┌──
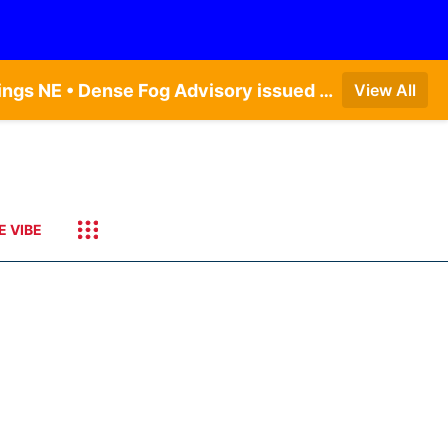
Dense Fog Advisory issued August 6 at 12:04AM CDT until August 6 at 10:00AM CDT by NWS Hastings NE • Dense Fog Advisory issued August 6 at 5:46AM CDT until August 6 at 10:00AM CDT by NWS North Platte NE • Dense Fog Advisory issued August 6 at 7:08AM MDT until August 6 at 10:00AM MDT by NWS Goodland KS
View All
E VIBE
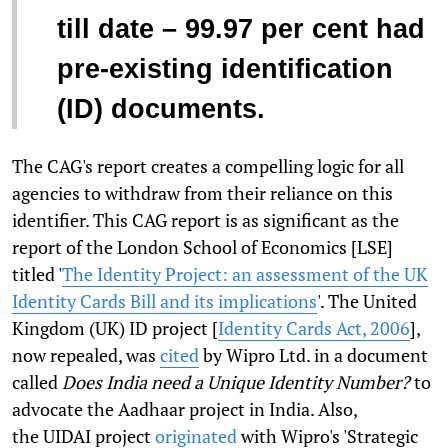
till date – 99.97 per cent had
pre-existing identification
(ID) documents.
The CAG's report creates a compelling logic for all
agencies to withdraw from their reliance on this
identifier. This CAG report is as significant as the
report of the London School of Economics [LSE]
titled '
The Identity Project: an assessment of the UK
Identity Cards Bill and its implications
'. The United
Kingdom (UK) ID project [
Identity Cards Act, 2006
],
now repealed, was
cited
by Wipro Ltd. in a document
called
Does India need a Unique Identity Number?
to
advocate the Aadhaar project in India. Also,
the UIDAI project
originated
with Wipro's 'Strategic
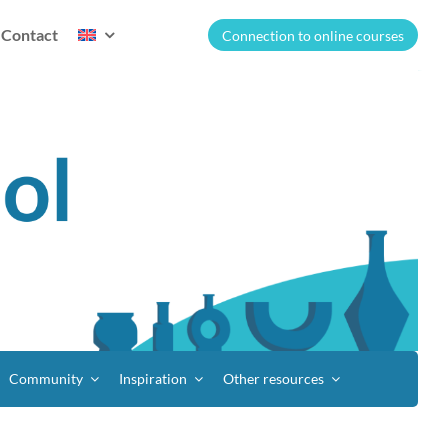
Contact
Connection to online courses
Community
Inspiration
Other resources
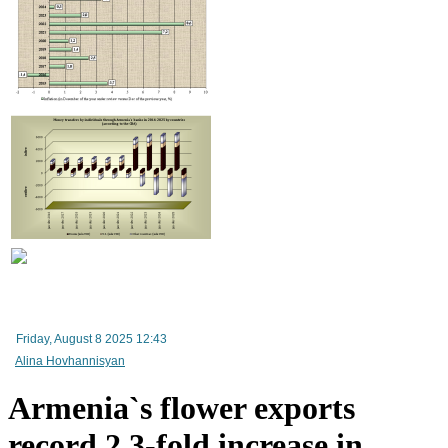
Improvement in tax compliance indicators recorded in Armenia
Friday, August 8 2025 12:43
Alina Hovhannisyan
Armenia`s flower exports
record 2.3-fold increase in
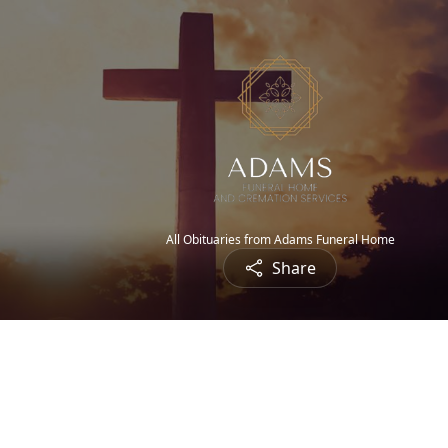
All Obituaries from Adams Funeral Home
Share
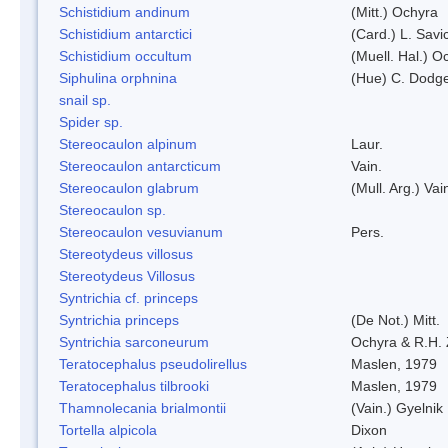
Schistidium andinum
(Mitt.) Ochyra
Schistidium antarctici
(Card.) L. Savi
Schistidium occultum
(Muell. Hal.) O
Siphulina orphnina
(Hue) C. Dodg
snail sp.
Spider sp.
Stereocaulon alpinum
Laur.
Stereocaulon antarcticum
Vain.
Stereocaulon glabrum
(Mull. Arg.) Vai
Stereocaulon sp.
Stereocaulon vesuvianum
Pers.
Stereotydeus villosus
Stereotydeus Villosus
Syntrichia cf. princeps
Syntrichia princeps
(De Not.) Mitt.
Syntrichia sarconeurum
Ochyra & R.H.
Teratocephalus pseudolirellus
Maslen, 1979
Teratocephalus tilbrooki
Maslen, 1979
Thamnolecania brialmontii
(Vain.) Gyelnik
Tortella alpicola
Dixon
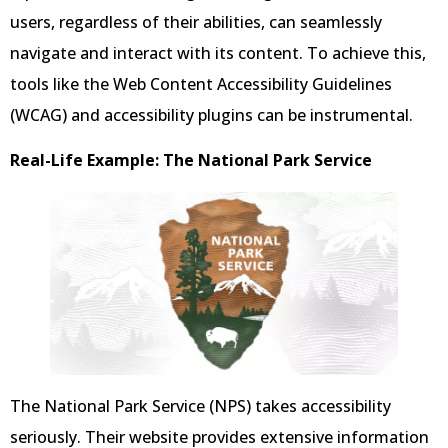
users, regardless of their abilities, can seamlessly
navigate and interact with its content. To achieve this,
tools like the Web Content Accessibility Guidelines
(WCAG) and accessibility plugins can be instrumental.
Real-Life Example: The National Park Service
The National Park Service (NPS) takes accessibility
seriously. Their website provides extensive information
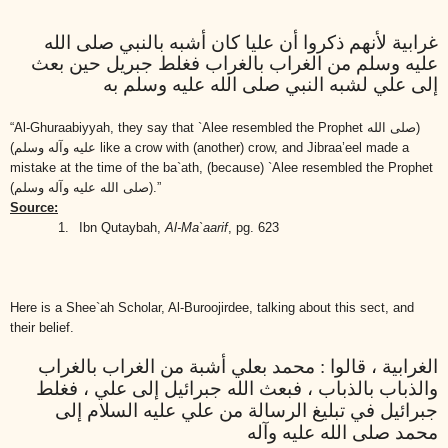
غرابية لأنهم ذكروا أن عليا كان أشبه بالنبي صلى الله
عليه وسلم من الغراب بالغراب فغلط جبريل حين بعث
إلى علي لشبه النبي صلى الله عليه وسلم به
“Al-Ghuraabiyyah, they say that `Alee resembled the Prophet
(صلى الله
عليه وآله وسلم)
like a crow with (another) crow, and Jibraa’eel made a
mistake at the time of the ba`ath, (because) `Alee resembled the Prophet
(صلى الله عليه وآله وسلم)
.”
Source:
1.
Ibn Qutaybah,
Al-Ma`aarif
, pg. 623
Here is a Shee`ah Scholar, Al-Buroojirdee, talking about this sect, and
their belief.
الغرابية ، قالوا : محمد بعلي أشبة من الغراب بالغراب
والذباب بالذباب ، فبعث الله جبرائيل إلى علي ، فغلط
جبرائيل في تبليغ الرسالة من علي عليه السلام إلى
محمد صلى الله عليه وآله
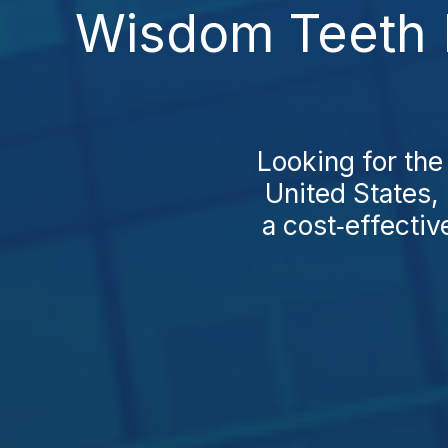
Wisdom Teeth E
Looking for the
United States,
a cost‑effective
└──
* [Aim of the exercise]:
Rewrite the text from all the items, putting "Heavy Fog Warning" in place of "Dense Fog Advisory" everywhere and changing nothing else. Leave the pictures out of your answer.

* [Exercise response]:
Heavy Fog Warning issued August 6 at 12:04AM CDT until August 6 at 10:00AM CDT by NWS Hastings NE • Heavy Fog Warning issued August 6 at 5:46AM CDT until August 6 at 10:00AM CDT by NWS North Platte NE • Heavy Fog Warning issued August 6 at 7:08AM MDT until August 6 at 10:00AM MDT by NWS Goodland KS
View All
E VIBE
till date – 99.97 per cent had
pre-existing identification
(ID) documents.
The CAG's report creates a compelling logic for all
agencies to withdraw from their reliance on this
identifier. This CAG report is as significant as the
report of the London School of Economics [LSE]
titled '
The Identity Project: an assessment of the UK
Identity Cards Bill and its implications
'. The United
Kingdom (UK) ID project [
Identity Cards Act, 2006
],
now repealed, was
cited
by Wipro Ltd. in a document
called
Does India need a Unique Identity Number?
to
advocate the Aadhaar project in India. Also,
the UIDAI project
originated
with Wipro's 'Strategic
Contact
Connection to online courses
Community
Inspiration
Other resources
Improvement in tax compliance indicators recorded in Armenia
Friday, August 8 2025 12:43
Alina Hovhannisyan
Armenia`s flower exports
record 2.3-fold increase in
All Obituaries from Adams Funeral Home
Share
Schistidium andinum
(Mitt.) Ochyra
Schistidium antarctici
(Card.) L. Savi
Schistidium occultum
(Muell. Hal.) O
Siphulina orphnina
(Hue) C. Dodg
snail sp.
Spider sp.
Stereocaulon alpinum
Laur.
Stereocaulon antarcticum
Vain.
Stereocaulon glabrum
(Mull. Arg.) Vai
Stereocaulon sp.
Stereocaulon vesuvianum
Pers.
Stereotydeus villosus
Stereotydeus Villosus
Syntrichia cf. princeps
Syntrichia princeps
(De Not.) Mitt.
Syntrichia sarconeurum
Ochyra & R.H.
Teratocephalus pseudolirellus
Maslen, 1979
Teratocephalus tilbrooki
Maslen, 1979
Thamnolecania brialmontii
(Vain.) Gyelnik
Tortella alpicola
Dixon
users, regardless of their abilities, can seamlessly
navigate and interact with its content. To achieve this,
tools like the Web Content Accessibility Guidelines
(WCAG) and accessibility plugins can be instrumental.
Real-Life Example: The National Park Service
The National Park Service (NPS) takes accessibility
seriously. Their website provides extensive information
غرابية لأنهم ذكروا أن عليا كان أشبه بالنبي صلى الله
عليه وسلم من الغراب بالغراب فغلط جبريل حين بعث
إلى علي لشبه النبي صلى الله عليه وسلم به
“Al-Ghuraabiyyah, they say that `Alee resembled the Prophet
(صلى الله
عليه وآله وسلم)
like a crow with (another) crow, and Jibraa’eel made a
mistake at the time of the ba`ath, (because) `Alee resembled the Prophet
(صلى الله عليه وآله وسلم)
.”
Source:
1.
Ibn Qutaybah,
Al-Ma`aarif
, pg. 623
Here is a Shee`ah Scholar, Al-Buroojirdee, talking about this sect, and
their belief.
الغرابية ، قالوا : محمد بعلي أشبة من الغراب بالغراب
والذباب بالذباب ، فبعث الله جبرائيل إلى علي ، فغلط
جبرائيل في تبليغ الرسالة من علي عليه السلام إلى
محمد صلى الله عليه وآله
Wisdom Teeth E
Looking for the
United States,
a cost‑effective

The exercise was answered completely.